PROBLEM STATEMENT: All lines of the listing that contain "Newsletter" should be shown in full.

********

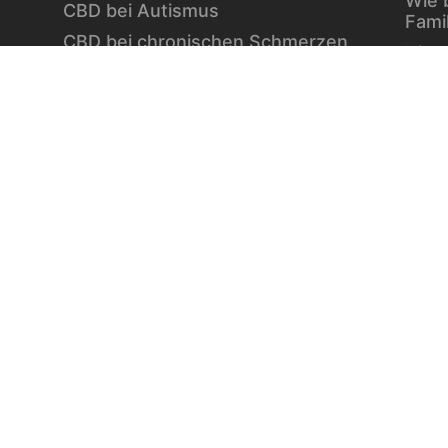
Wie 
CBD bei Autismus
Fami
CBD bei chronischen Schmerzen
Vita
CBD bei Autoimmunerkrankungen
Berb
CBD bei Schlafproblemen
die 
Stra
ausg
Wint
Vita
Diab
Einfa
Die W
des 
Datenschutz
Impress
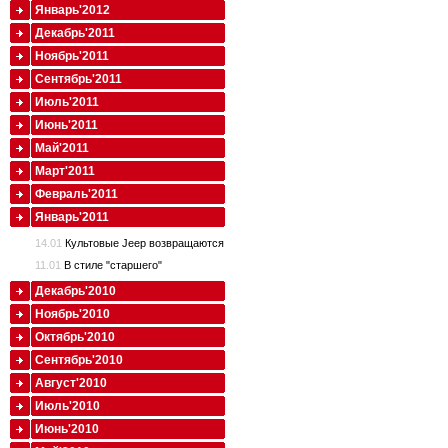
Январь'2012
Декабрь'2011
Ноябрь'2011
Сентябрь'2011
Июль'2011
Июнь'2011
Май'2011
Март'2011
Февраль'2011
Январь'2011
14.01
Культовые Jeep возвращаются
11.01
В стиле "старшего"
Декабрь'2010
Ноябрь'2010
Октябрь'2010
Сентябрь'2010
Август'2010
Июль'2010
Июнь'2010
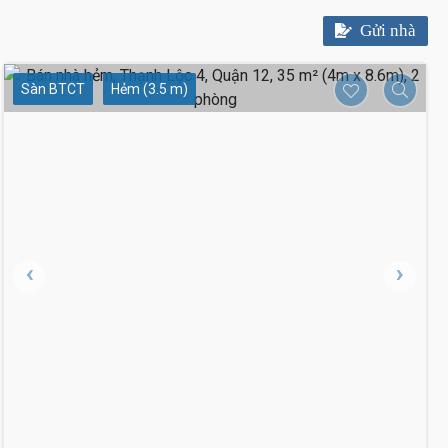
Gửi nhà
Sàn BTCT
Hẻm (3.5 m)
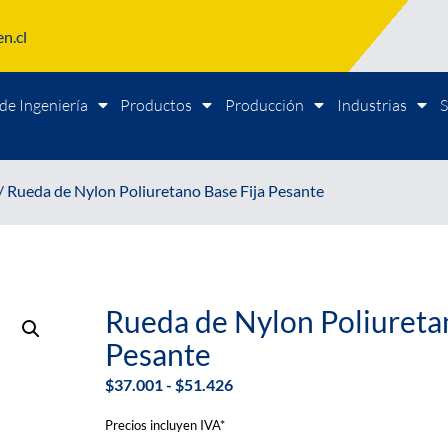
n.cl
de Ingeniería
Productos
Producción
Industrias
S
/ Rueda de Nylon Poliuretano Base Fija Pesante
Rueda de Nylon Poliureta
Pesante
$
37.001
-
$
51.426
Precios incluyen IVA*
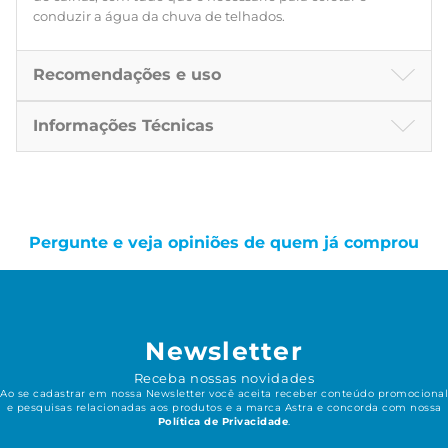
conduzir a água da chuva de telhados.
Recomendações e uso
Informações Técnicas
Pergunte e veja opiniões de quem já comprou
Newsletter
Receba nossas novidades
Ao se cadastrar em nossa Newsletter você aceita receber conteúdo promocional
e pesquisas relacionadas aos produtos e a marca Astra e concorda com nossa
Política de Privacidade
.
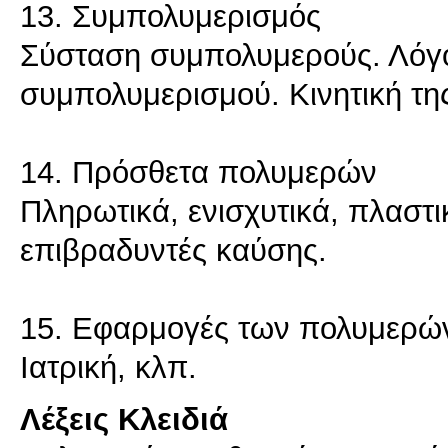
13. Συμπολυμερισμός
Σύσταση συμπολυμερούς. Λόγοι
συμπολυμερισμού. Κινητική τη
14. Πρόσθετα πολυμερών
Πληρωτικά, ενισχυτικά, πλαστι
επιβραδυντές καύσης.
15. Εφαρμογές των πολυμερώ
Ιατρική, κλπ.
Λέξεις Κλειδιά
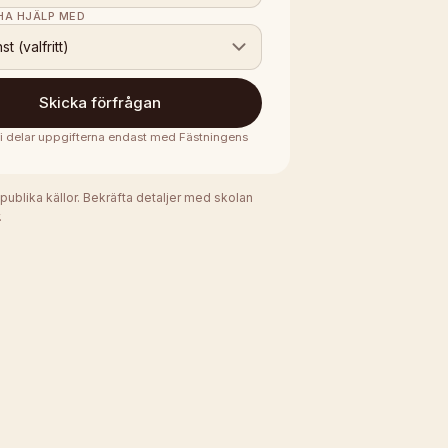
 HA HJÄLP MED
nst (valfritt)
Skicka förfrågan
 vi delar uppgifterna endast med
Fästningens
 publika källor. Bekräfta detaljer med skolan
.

********

RESULT OF THIS TASK:
Newsletter
Ao se cadastrar em nossa Newsletter você aceita receber conteúdo promocional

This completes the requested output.